---- Data provided

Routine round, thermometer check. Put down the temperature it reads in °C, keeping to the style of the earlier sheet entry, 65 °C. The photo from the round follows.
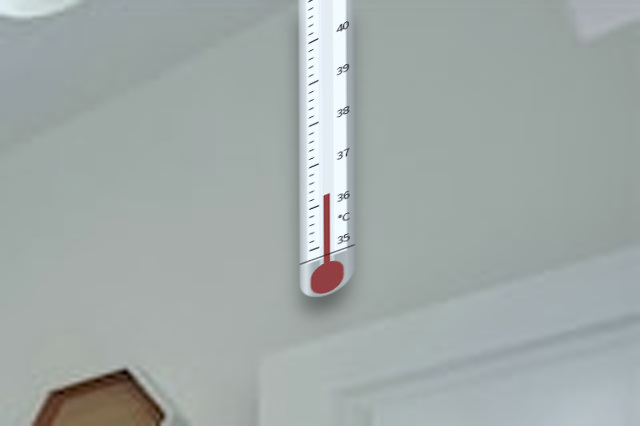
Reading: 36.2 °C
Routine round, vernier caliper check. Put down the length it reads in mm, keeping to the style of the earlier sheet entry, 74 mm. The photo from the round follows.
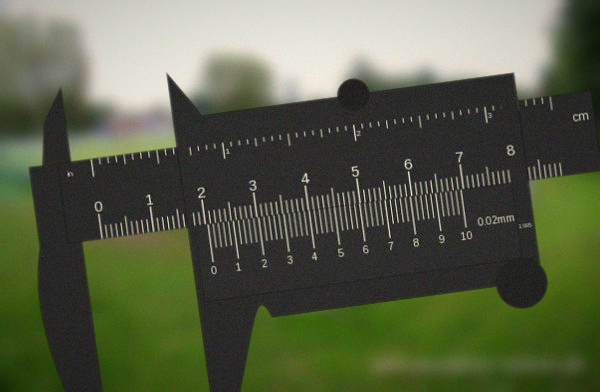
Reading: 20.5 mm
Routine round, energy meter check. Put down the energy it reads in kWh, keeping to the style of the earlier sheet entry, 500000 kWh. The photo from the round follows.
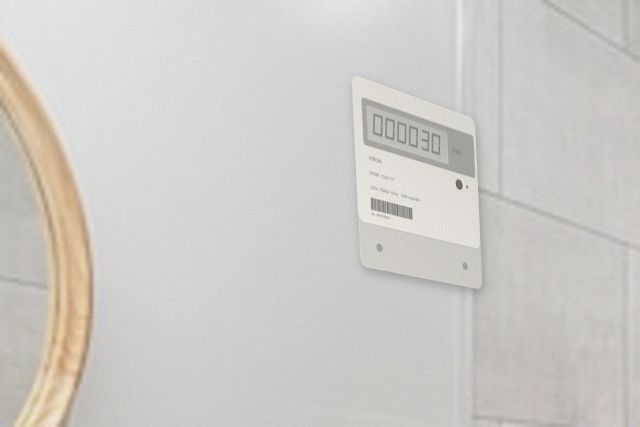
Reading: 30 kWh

--------
---- Data provided

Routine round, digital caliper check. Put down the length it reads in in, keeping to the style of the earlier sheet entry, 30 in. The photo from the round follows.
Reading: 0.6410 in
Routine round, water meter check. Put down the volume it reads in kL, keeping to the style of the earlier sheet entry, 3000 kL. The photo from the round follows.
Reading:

--------
---- Data provided

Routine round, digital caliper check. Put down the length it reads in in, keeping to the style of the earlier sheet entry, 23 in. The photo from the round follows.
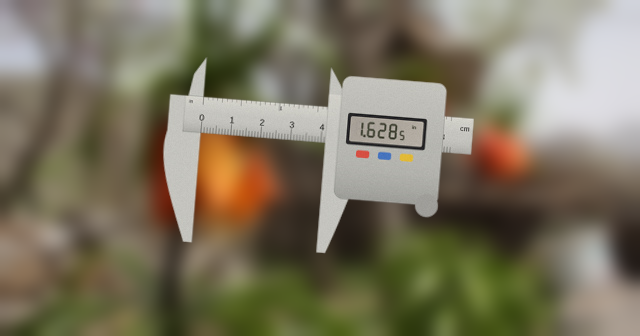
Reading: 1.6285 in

--------

What to do ▸ Please quote the entries word for word, starting at the line containing "Routine round, thermometer" and ending at the line containing "Reading: 36.2 °C", with both of those lines included. Leave the pictures out of your answer.

Result of the task ▸
Routine round, thermometer check. Put down the temperature it reads in °C, keeping to the style of the earlier sheet entry, 65 °C. The photo from the round follows.
Reading: 36.2 °C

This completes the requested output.